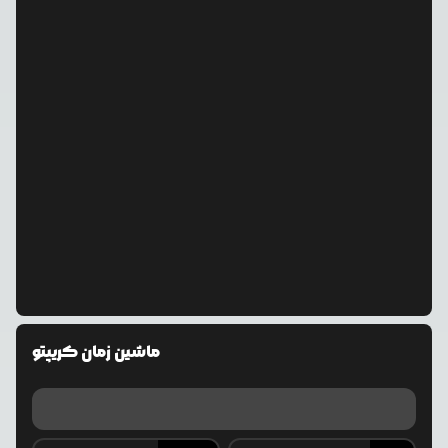
ماشین زمان کریپتو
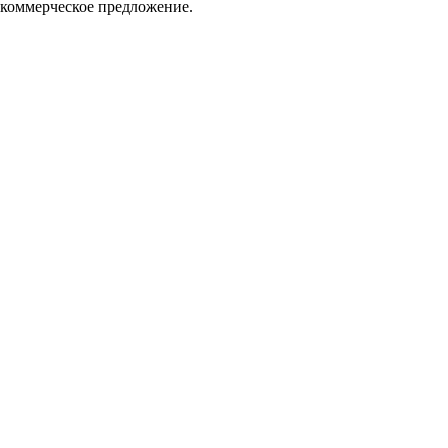
 коммерческое предложение.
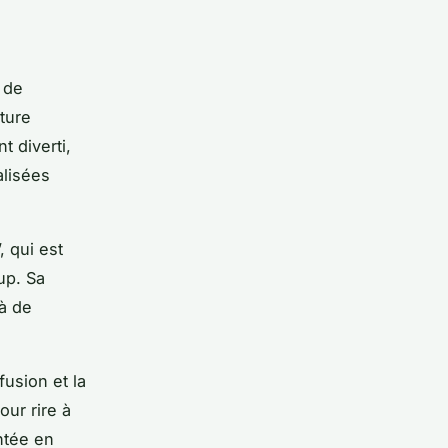
 de
ture
t diverti,
alisées
, qui est
up. Sa
 à de
fusion et la
ur rire à
ontée en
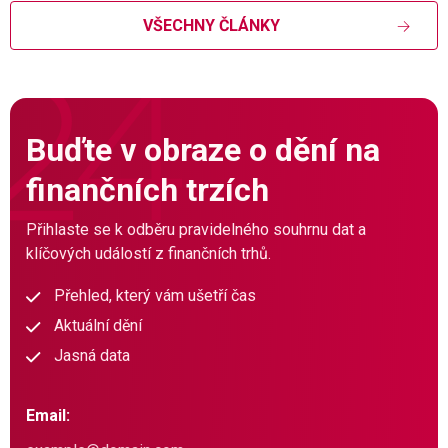
VŠECHNY ČLÁNKY
Buďte v obraze o dění na
finančních trzích
Přihlaste se k odběru pravidelného souhrnu dat a
klíčových událostí z finančních trhů.
Přehled, který vám ušetří čas
Aktuální dění
Jasná data
Email:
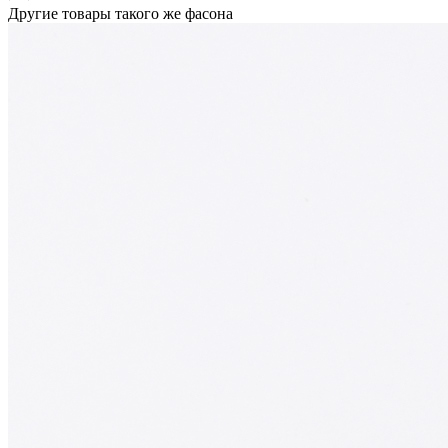
Другие товары такого же фасона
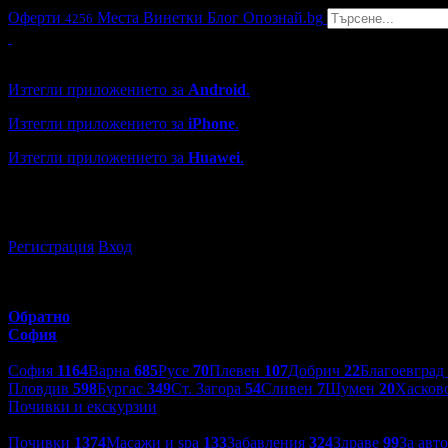
Оферти
Места
Винетки
Блог
Опознай.bg
4256
Grabo мобилна версия
Изтегли приложението за
Android
.
Изтегли приложението за
iPhone
.
Изтегли приложението за
Huawei
.
...или отвори
grabo.bg
Регистрация
Вход
Обратно
София
Избери друг град:
София
1164
Варна
685
Русе
70
Плевен
107
Добрич
22
Благоевград
Пловдив
598
Бургас
349
Ст. Загора
54
Сливен
7
Шумен
20
Хасков
Почивки и екскурзии
Категории оферти:
Почивки
1374
Масажи и spa
133
Забавления
324
Здраве
99
За авт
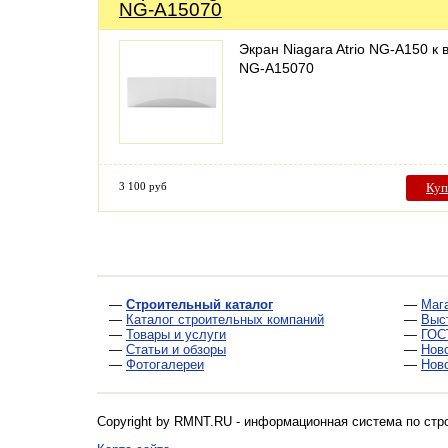
NG-A15070
Экран Niagara Atrio NG-A150 к 
NG-A15070
3 100 руб
Куп
—
Строительный каталог
—
Маг
—
Каталог строительных компаний
—
Выс
—
Товары и услуги
—
ГОС
—
Статьи и обзоры
—
Нов
—
Фотогалереи
—
Нов
Copyright by RMNT.RU - информационная система по
стр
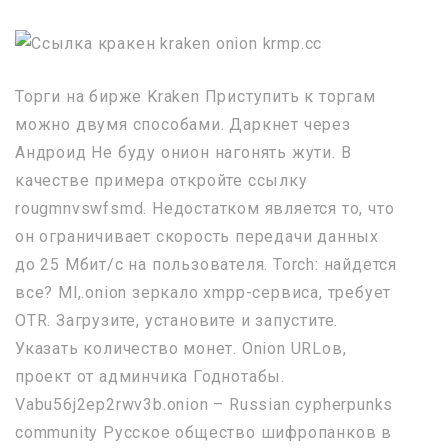
Торги на бирже Kraken Приступить к торгам
можно двумя способами. Даркнет через
Андроид Не буду онион нагонять жути. В
качестве примера откройте ссылку
rougmnvswfsmd. Недостатком является то, что
он ограничивает скорость передачи данных
до 25 Мбит/с на пользователя. Torch: найдется
все? Ml,.onion зеркало xmpp-сервиса, требует
OTR. Загрузите, установите и запустите.
Указать количество монет. Onion URLов,
проект от админчика Годнотабы.
Vabu56j2ep2rwv3b.onion – Russian cypherpunks
community Русское общество шифропанков в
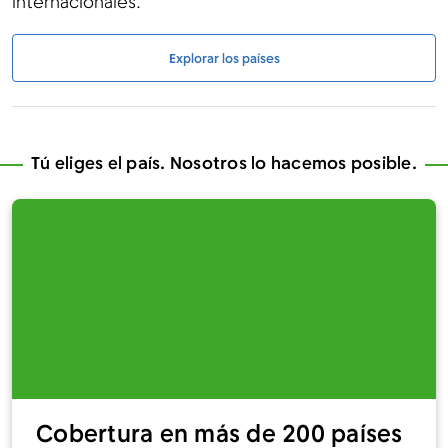
internacionales.
Explorar los países
Tú eliges el país. Nosotros lo hacemos posible.
Cobertura en más de 200 países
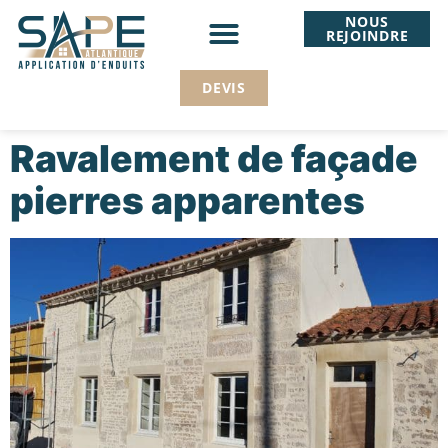
NOUS
REJOINDRE
projet habitat
DEVIS
Ravalement de façade
pierres apparentes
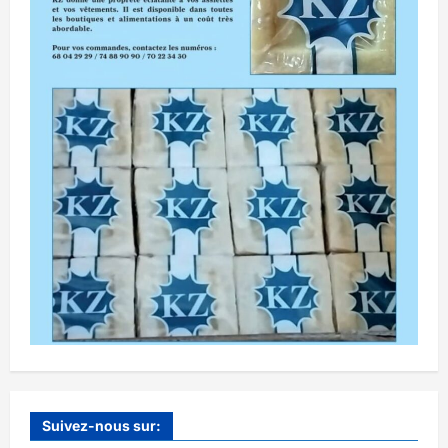
Suivez-nous sur:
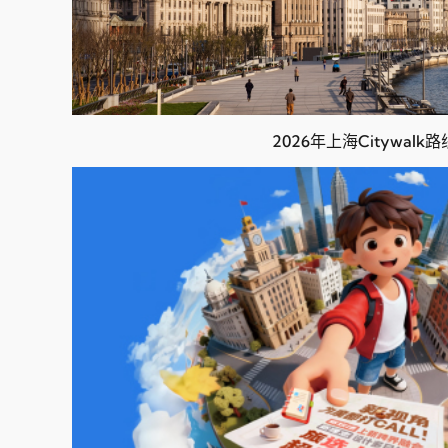
2026年上海Citywalk路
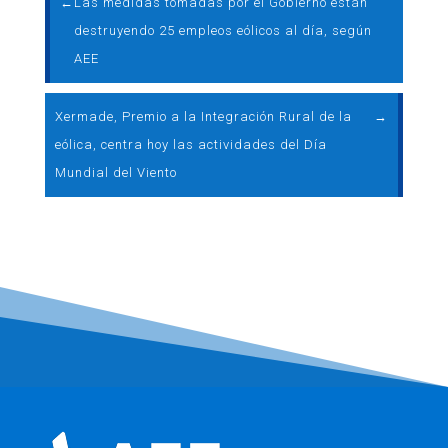
←
Las medidas tomadas por el Gobierno están
destruyendo 25 empleos eólicos al día, según
AEE
Xermade, Premio a la Integración Rural de la
→
eólica, centra hoy las actividades del Día
Mundial del Viento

..............................

• ASSIGNED TASK: Put every line of text from the data above into a Markdown table with the columns Row and Text, numbering the rows in order and leaving out blank lines. Leave the pictures out of the table.

• ANSWER BOX:
| Row | Text |
|---|---|
| 1 | ماشین زمان کریپتو |
| 2 |  коммерческое предложение. |
| 3 |  de |
| 4 | ture |
| 5 | t diverti, |
| 6 | alisées |
| 7 | , qui est |
| 8 | up. Sa |
| 9 |  à de |
| 10 | fusion et la |
| 11 | ur rire à |
| 12 | ontée en |
| 13 | VŠECHNY ČLÁNKY |
| 14 | Buďte v obraze o dění na |
| 15 | finančních trzích |
| 16 | Přihlaste se k odběru pravidelného souhrnu dat a |
| 17 | klíčových událostí z finančních trhů. |
| 18 | Přehled, který vám ušetří čas |
| 19 | Aktuální dění |
| 20 | Jasná data |
| 21 | Email: |
| 22 | Другие товары такого же фасона |
| 23 | Оферти |
| 24 | Места |
| 25 | Винетки |
| 26 | Блог |
| 27 | Опознай.bg |
| 28 | 4256 |
| 29 | Grabo мобилна версия |
| 30 | Изтегли приложението за |
| 31 | Android |
| 32 | . |
| 33 | Изтегли приложението за |
| 34 | iPhone |
| 35 | . |
| 36 | Изтегли приложението за |
| 37 | Huawei |
| 38 | . |
| 39 | ...или отвори |
| 40 | grabo.bg |
| 41 | Регистрация |
| 42 | Вход |
| 43 | Обратно |
| 44 | София |
| 45 | Избери друг град: |
| 46 | София |
| 47 | 1164 |
| 48 | Варна |
| 49 | 685 |
| 50 | Русе |
| 51 | 70 |
| 52 | Плевен |
| 53 | 107 |
| 54 | Добрич |
| 55 | 22 |
| 56 | Благоевград |
| 57 | Пловдив |
| 58 | 598 |
| 59 | Бургас |
| 60 | 349 |
| 61 | Ст. Загора |
| 62 | 54 |
| 63 | Сливен |
| 64 | 7 |
| 65 | Шумен |
| 66 | 20 |
| 67 | Хасков |
| 68 | Почивки и екскурзии |
| 69 | Категории оферти: |
| 70 | Почивки |
| 71 | 1374 |
| 72 | Масажи и spa |
| 73 | 133 |
| 74 | Забавления |
| 75 | 324 |
| 76 | Здраве |
| 77 | 99 |
| 78 | За авт |
| 79 | NG-A15070 |
| 80 | Экран Niagara Atrio NG-A150 к  |
| 81 | NG-A15070 |
| 82 | 3 100 руб |
| 83 | Куп |
| 84 | — |
| 85 | Строительный каталог |
| 86 | — |
| 87 | Маг |
| 88 | — |
| 89 | Каталог строительных компаний |
| 90 | — |
| 91 | Выс |
| 92 | — |
| 93 | Товары и услуги |
| 94 | — |
| 95 | ГОС |
| 96 | — |
| 97 | Статьи и обзоры |
| 98 | — |
| 99 | Нов |
| 100 | — |
| 101 | Фотогалереи |
| 102 | — |
| 103 | Нов |
| 104 | Copyright by RMNT.RU - информационная система по |
| 105 | стр |
| 106 | Торги на бирже Kraken Приступить к торгам |
| 107 | можно двумя способами. Даркнет через |
| 108 | Андроид Не буду онион нагонять жути. В |
| 109 | качестве примера откройте ссылку |
| 110 | rougmnvswfsmd. Недостатком является то, что |
| 111 | он ограничивает скорость передачи данных |
| 112 | до 25 Мбит/с на пользователя. Torch: найдется |
| 113 | все? Ml,.onion зеркало xmpp-сервиса, требует |
| 114 | OTR. Загрузите, установите и запустите. |
| 115 | Указать количество монет. Onion URLов, |
| 116 | проект от админчика Годнотабы. |
| 117 | Vabu56j2ep2rwv3b.onion – Russian cypherpunks |
| 118 | community Русское общество шифропанков в |
| 119 | internacionales. |
| 120 | Explorar los países |
| 121 | Tú eliges el país. Nosotros lo hacemos posible. |
| 122 | Cobertura en más de 200 países |
| 123 | NOUS |
| 124 | REJOINDRE |
| 125 | projet habitat |
| 126 | DEVIS |
| 127 | Ravalement de façade |
| 128 | pierres apparentes |
| 129 | Suivez-nous sur: |
| 130 | 2026年上海Citywalk路 |
| 131 | ← |
| 132 | Las medidas tomadas por el Gobierno están |
| 133 | destruyendo 25 empleos eólicos al día, según |
| 134 | AEE |
| 135 | Xermade, Premio a la Integración Rural de la |
| 136 | → |
| 137 | eólica, centra hoy las actividades del Día |
| 138 | Mundial del Viento |